Sophia Genovese is a senior attorney at the New Mexico Immigrant Law Center. She said a large number of the immigrants coming to New Mexico are seeking asylum.
“They don’t deserve this treatment,” she said. “No one deserves this treatment.”
The bill’s prospects
Genovese said this bill could eliminate a space where ICE can hold up to 1,000 immigrants. That’s just at Otero County Processing Center, she said, which detains the most immigrants in the state.
It could be more difficult to enforce a full shutdown at the other two detention centers in New Mexico. Genovese said the facility in Otero County is the only one where the county owns the land and the building, while the other two in Torrance and Cibola Counties are owned and operated by the private company CoreCivic.
So, she said, while the legislation would end the contracts ICE has with the counties in 2024, the federal agency could then just cut the county governments out altogether in Torrance and Cibola and contract directly with CoreCivic.
However, Genovese said the Torrance and Cibola detention centers each house fewer than 100 immigrants, while Otero usually holds around 500 or 600 people at a time.
The Torrance and Cibola facilities are primarily filled with state prisoners, Ortiz y Pino said. If ICE wanted to move more immigrants to those counties and skirt the state law, Ortiz y Pino said CoreCivic could no longer contract with the state, meaning those facilities would no longer be allowed to hold New Mexico prisoners.
That would be difficult, Ortiz y Pino said, since the bulk of CoreCivic’s job in those prisons — under the company’s contracts with the N.M. Corrections Department — is overseeing state prisoners.
Legislators tried to pass this kind of legislation in New Mexico four years ago, and Maestas said they’ve learned a lot. He said the measure has better chances this time.
“We’re hoping to have a great conversation,” Maestas said. “We think it’s reasonable and phased in. But New Mexico should not participate in mass incarceration that ICE is doing these days.”
Genovese said it’s likely that the bill will pass due to the Legislature’s Democratic majority, as well as community support. “When your constituents support it, I know our New Mexico politicians listen to them and vote in that direction,” she said.
Virginia, New Jersey and Illinois recently enacted similar detainment legislation.
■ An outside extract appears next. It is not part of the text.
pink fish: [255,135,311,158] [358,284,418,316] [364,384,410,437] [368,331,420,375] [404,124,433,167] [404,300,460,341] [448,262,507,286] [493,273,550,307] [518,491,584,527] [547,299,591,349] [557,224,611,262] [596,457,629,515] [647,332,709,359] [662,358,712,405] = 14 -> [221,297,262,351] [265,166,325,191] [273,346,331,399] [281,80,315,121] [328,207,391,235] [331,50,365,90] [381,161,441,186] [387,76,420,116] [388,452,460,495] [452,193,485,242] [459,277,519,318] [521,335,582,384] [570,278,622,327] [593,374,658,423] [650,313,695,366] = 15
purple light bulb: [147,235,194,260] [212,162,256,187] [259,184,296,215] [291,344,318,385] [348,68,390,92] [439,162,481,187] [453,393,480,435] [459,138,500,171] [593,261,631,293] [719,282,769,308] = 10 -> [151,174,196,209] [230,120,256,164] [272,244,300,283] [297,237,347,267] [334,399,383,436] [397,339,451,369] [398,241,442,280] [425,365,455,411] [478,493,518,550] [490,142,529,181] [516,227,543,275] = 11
Genovese said this is becoming a national movement.
“It’s a growing trend of states saying, ‘We will not jeopardize the health and safety of those within our jurisdiction by subjecting them to inhumane treatment at immigration detention facilities,’” she said.
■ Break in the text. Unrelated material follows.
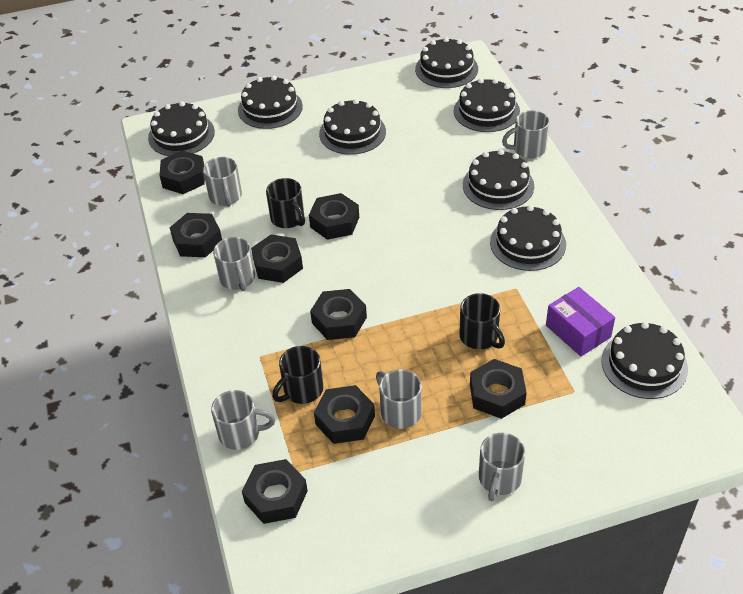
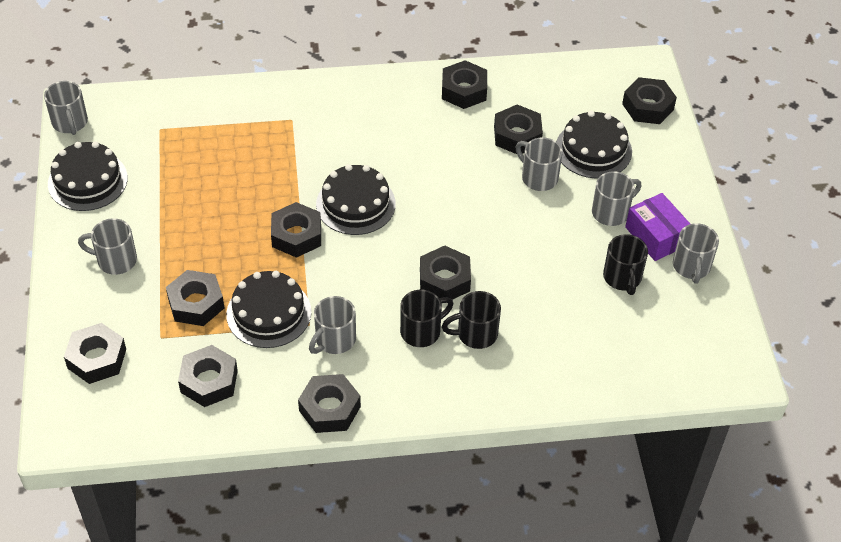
black cake: [148,101,215,156] [238,75,303,129] [319,99,386,155] [415,37,478,88] [454,78,520,132] [463,149,534,210] [490,205,566,271] [601,322,688,399] = 8 -> [48,141,128,211] [226,271,311,348] [316,164,396,235] [556,111,632,178] = 4
black nut: [159,150,205,194] [170,213,222,257] [242,459,308,524] [251,235,303,283] [309,193,359,240] [310,289,367,340] [314,385,375,444] [470,359,527,419] = 8 -> [64,323,126,384] [166,270,224,326] [178,345,238,407] [271,202,321,258] [298,374,361,433] [420,246,471,300] [442,60,487,109] [494,105,543,154] [622,77,677,124] = 9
The bill sponsors said opponents of the legislation will likely be anyone who profits from detention centers, like private companies or surrounding towns.
But Genovese said that’s not a strong argument against the bill because the facilities might not really be that financially helpful, research has shown.
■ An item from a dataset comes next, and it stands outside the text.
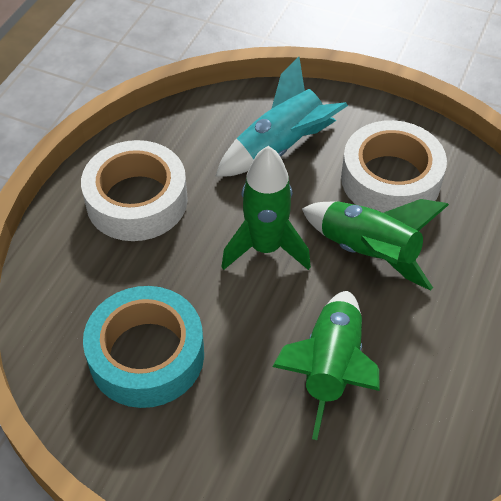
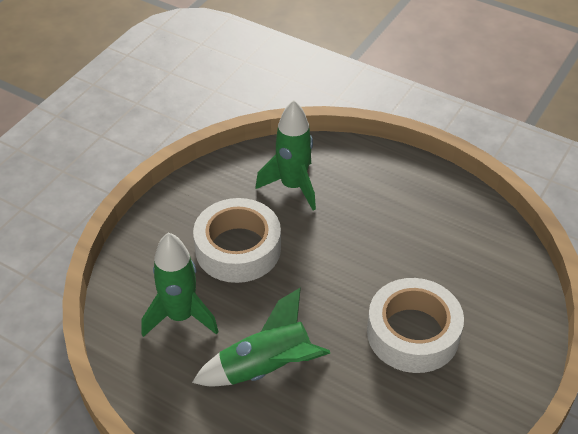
turquoise rocket: [215,57,348,177] = 1 -> none = 0
turquoise tape: [83,286,204,408] = 1 -> none = 0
New Mexico State University anthropology Professor Nathan Craig was an expert witness for Rep. Angelica Rubio (D-Las Cruces) in 2021 when lawmakers were attempting to end private prisons in the state. He said detention centers in rural areas don’t help the local economy as much as people believe, because many workers are coming from more distant metropolitan areas.
Indeed, most of the guards at the Chaparral facility live in El Paso, Texas, Ortiz y Pino said. For those New Mexicans who do lose their jobs, he said, there are plenty of correctional facilities elsewhere in the state that desperately need workers. Maestas backed that up.
“When jails or prisons close down, the town doesn’t close down,” he said.